Josu Larrazabal: “In the Classics, riders face a series of less than 5-minute (cobbles) and less than 10-minute (ardennes) efforts. In these races, anaerobic efforts (less than 1 minute) play an important role, so this needs to be taken into account for training. In the Grand Tours, there are also sprint, ‘Classics’-style stages, but the aerobic demand is much bigger because all of the riders, not only the GC guys, need to manage the long efforts (20 minutes or more) as best as possible, so it’s all about endurance.”

Q: Psychologically, how do racing strategies change for the racers?

JL: “I think it depends on every individual. The Classics are about ‘all-in’ in one day. In the Grand Tours, the riders looking for the stage wins need to wait until the stages that fit them best. Their goals are in the long term for the GC guys who need to consider the whole 3 weeks as one race. Here fatigue plays a big role. The riders with a good endurance and recovery capacity will manage better in the Grand Tours. This is when the work of the directeur sportif (sport director) is so important: They manage the efforts of the guys in every stage in order to see them arrive in the best psychological and physical condition on the right stage.” 

Q: What steps do athletes take each night to recover?

Dr. Andreas Gösele: “Immediately after the race (within the first 5 minutes), we try to give a protein shake to our riders. Amino acids, as well as glucose and rehydration, are the main goals within the first minutes and hour after the race. Later, the riders will eat a meal and refill their energy storages. It is very important to rehydrate until the next day or stage. Before the riders go to bed, they will have another protein drink.

The energy consumption for each rider depends on several factors: intensity, duration, weight of the athlete and temperature. In general, we can say that in mountain stages, it’s approximately 700-1000 kilojoules per hour [167-239 calories per hour]. In flat stages, the consumption is 500-800 kilojoules per hour [120-191 calories per hour]. They take anti-inflammatories only in the case of injuries.”

Q: What are the first signs a rider is overcooked and needs rest? In a stage race, is it possible to bounce back?

AG: “The signs are loss of performance, tired, bad sleep, low watts and high heart rate, nervousness and temper changes. Coming back from it depends on the next stages and goals. On flat stages, it is possible. If there is wind or climbs, then it is not possible or at least very hard."

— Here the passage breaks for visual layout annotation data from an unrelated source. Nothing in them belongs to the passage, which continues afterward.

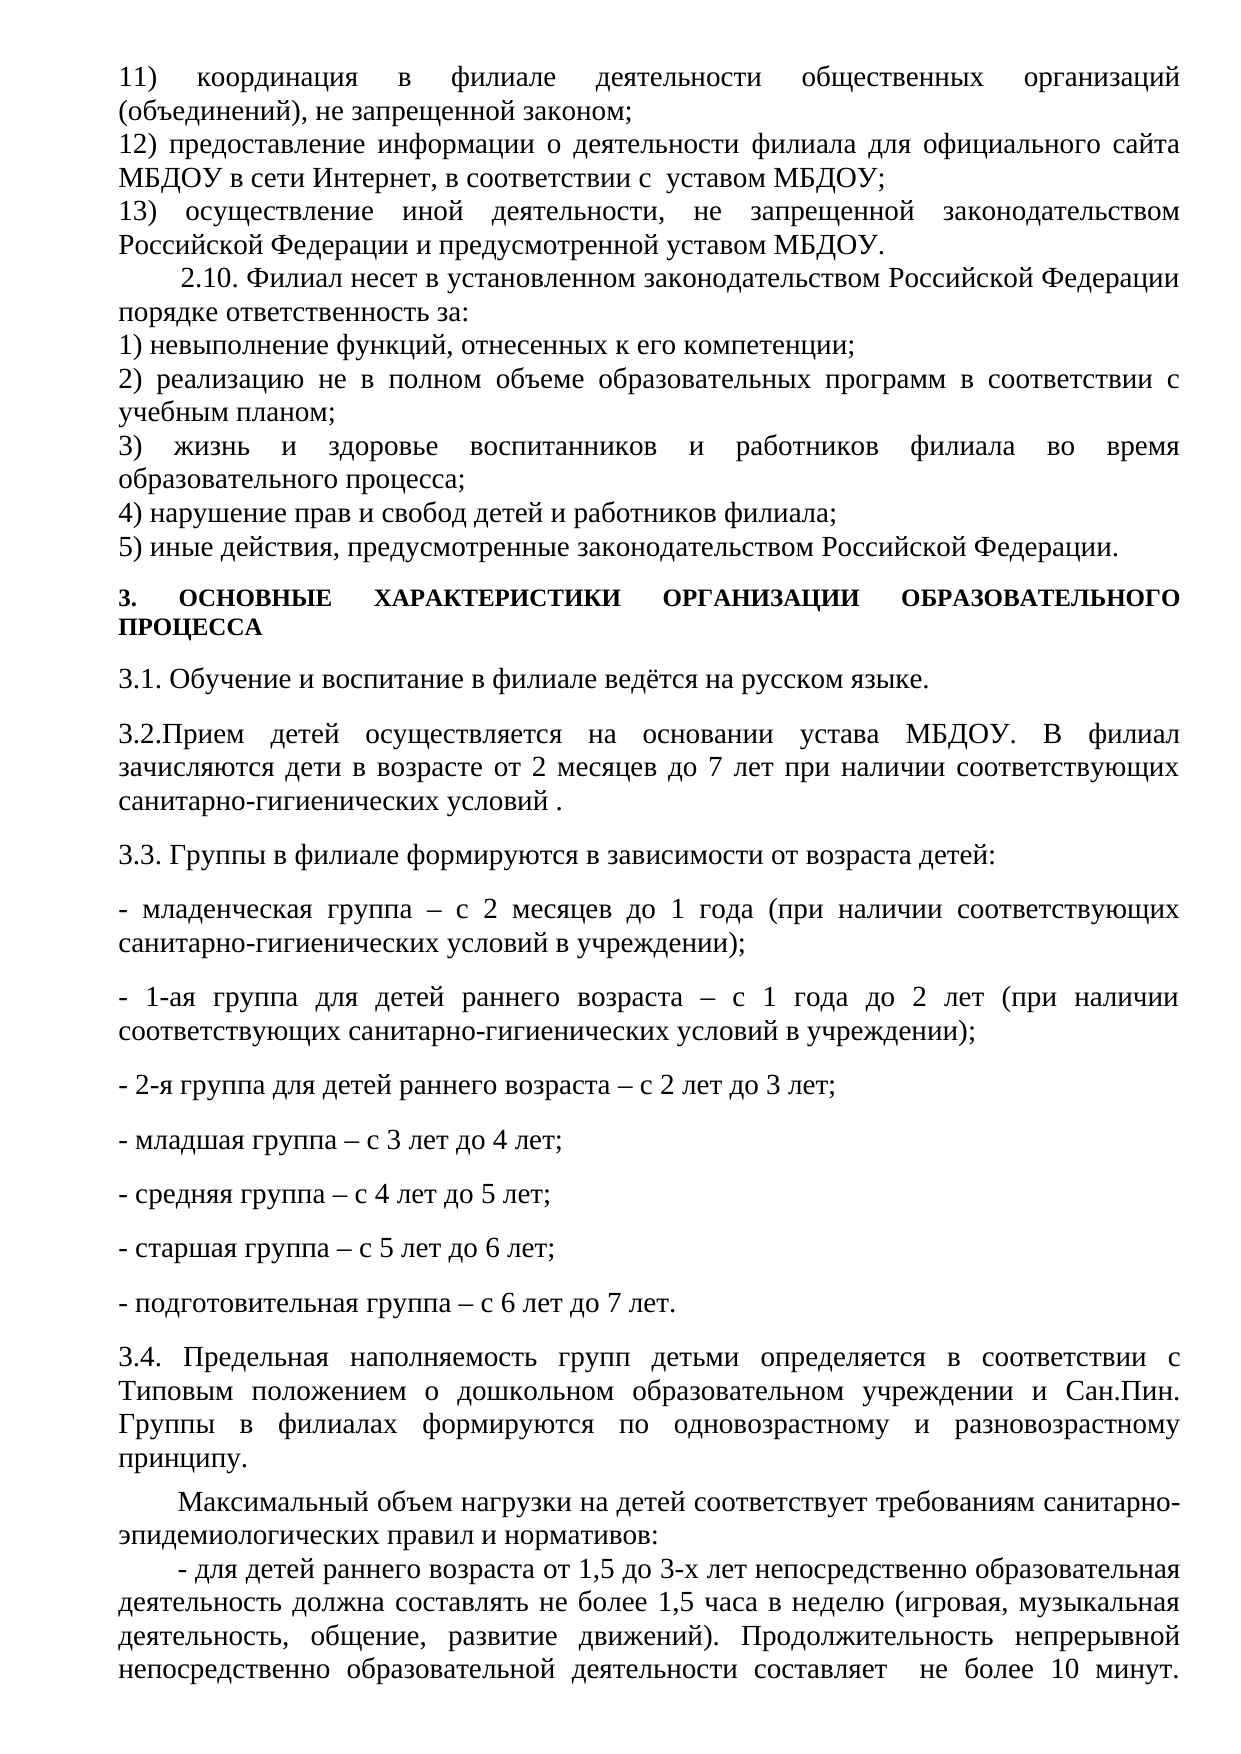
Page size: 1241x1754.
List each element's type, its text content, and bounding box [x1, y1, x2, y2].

text 11) координация в филиале деятельности общественных организаций (объединений), не запрещенной законом; [118, 59, 1181, 126]
text - 1-ая группа для детей раннего возраста – с 1 года до 2 лет (при наличии соответствующих санитарно-гигиенических условий в учреждении); [118, 979, 1181, 1047]
text - 2-я группа для детей раннего возраста – с 2 лет до 3 лет; [118, 1067, 1181, 1101]
text 12) предоставление информации о деятельности филиала для официального сайта МБДОУ в сети Интернет, в соответствии с уставом МБДОУ; [118, 126, 1181, 193]
text 3) жизнь и здоровье воспитанников и работников филиала во время образовательного процесса; [118, 428, 1181, 495]
text 5) иные действия, предусмотренные законодательством Российской Федерации. [118, 529, 1181, 562]
text 13) осуществление иной деятельности, не запрещенной законодательством Российской Федерации и предусмотренной уставом МБДОУ. [118, 193, 1181, 260]
text - младенческая группа – с 2 месяцев до 1 года (при наличии соответствующих санитарно-гигиенических условий в учреждении); [118, 892, 1181, 959]
text 3.4. Предельная наполняемость групп детьми определяется в соответствии с Типовым положением о дошкольном образовательном учреждении и Сан.Пин. Группы в филиалах формируются по одновозрастному и разновозрастному принципу. [118, 1339, 1181, 1473]
text 2.10. Филиал несет в установленном законодательством Российской Федерации порядке ответственность за: [118, 260, 1181, 327]
text 3.2.Прием детей осуществляется на основании устава МБДОУ. В филиал зачисляются дети в возрасте от 2 месяцев до 7 лет при наличии соответствующих санитарно-гигиенических условий . [118, 716, 1181, 816]
text - для детей раннего возраста от 1,5 до 3-х лет непосредственно образовательная деятельность должна составлять не более 1,5 часа в неделю (игровая, музыкальная деятельность, общение, развитие движений). Продолжительность непрерывной непосредственно образовательной деятельности составляет не более 10 минут. [118, 1551, 1181, 1685]
text 3.3. Группы в филиале формируются в зависимости от возраста детей: [118, 837, 1181, 871]
text - старшая группа – с 5 лет до 6 лет; [118, 1231, 1181, 1264]
text 3. ОСНОВНЫЕ ХАРАКТЕРИСТИКИ ОРГАНИЗАЦИИ ОБРАЗОВАТЕЛЬНОГО ПРОЦЕССА [118, 583, 1181, 641]
text Максимальный объем нагрузки на детей соответствует требованиям санитарно-эпидемиологических правил и нормативов: [118, 1484, 1181, 1551]
text - подготовительная группа – с 6 лет до 7 лет. [118, 1285, 1181, 1318]
text 1) невыполнение функций, отнесенных к его компетенции; [118, 327, 1181, 361]
text 4) нарушение прав и свобод детей и работников филиала; [118, 495, 1181, 529]
text - младшая группа – с 3 лет до 4 лет; [118, 1122, 1181, 1155]
text - средняя группа – с 4 лет до 5 лет; [118, 1176, 1181, 1210]
text 3.1. Обучение и воспитание в филиале ведётся на русском языке. [118, 661, 1181, 695]
text 2) реализацию не в полном объеме образовательных программ в соответствии с учебным планом; [118, 361, 1181, 428]
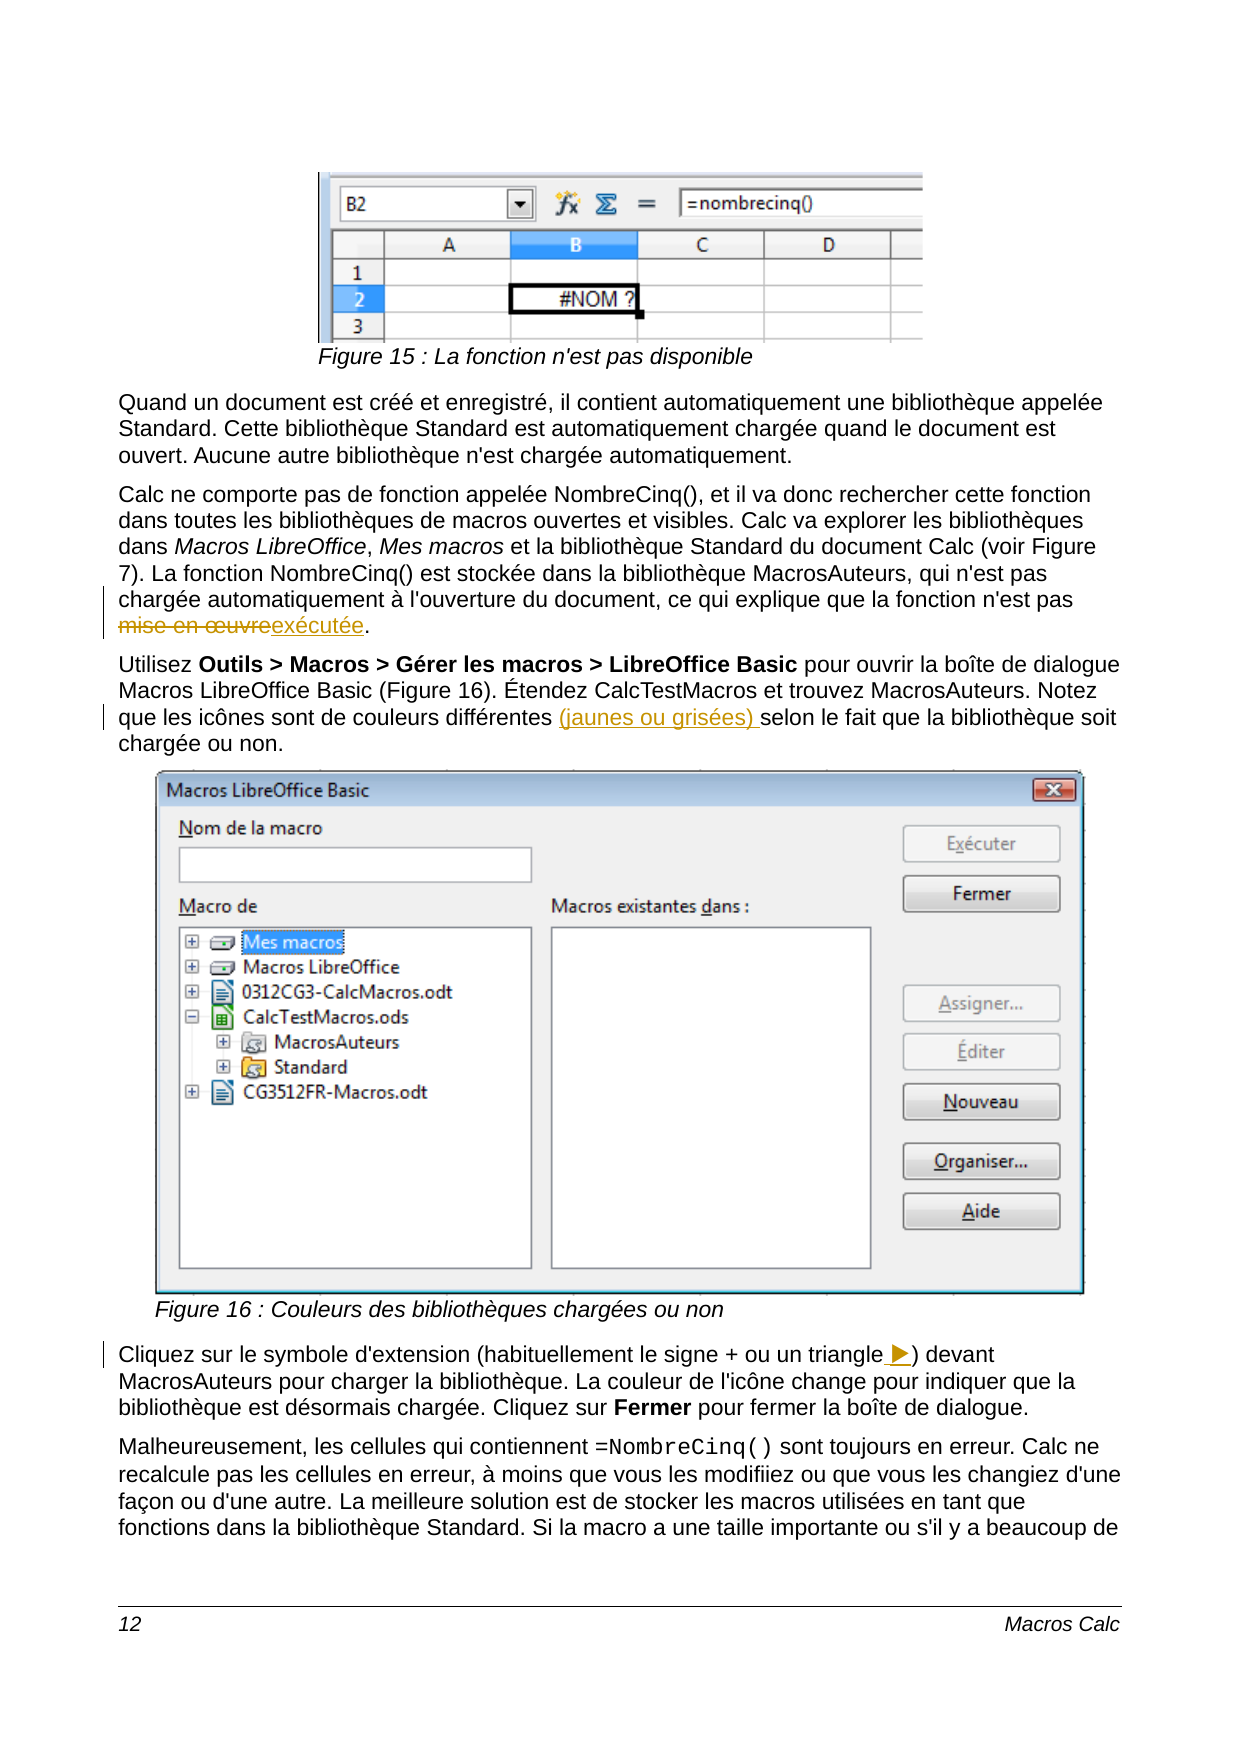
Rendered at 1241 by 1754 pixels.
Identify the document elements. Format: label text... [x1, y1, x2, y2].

text Cliquez sur le symbole d'extension (habituellement le signe + ou un triangle ▶) devant MacrosAuteurs pour charger la bibliothèque. La couleur de l'icône change pour indiquer que la bibliothèque est désormais chargée. Cliquez sur Fermer pour fermer la boîte de dialogue. [118, 1341, 1122, 1420]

Q: How does a rider compensate for sickness or colds?

AG: "Infections like colds or stomach problems are always very hard to compensate in long endurance sports. In flat stages, it is easier to handle than in mountain stages."

Q: When is it safe to compete and when is it not?

AG: "If a rider is suffering a lot (symptoms of pain, coughing, etc.) or in case of fever, we do not let him start."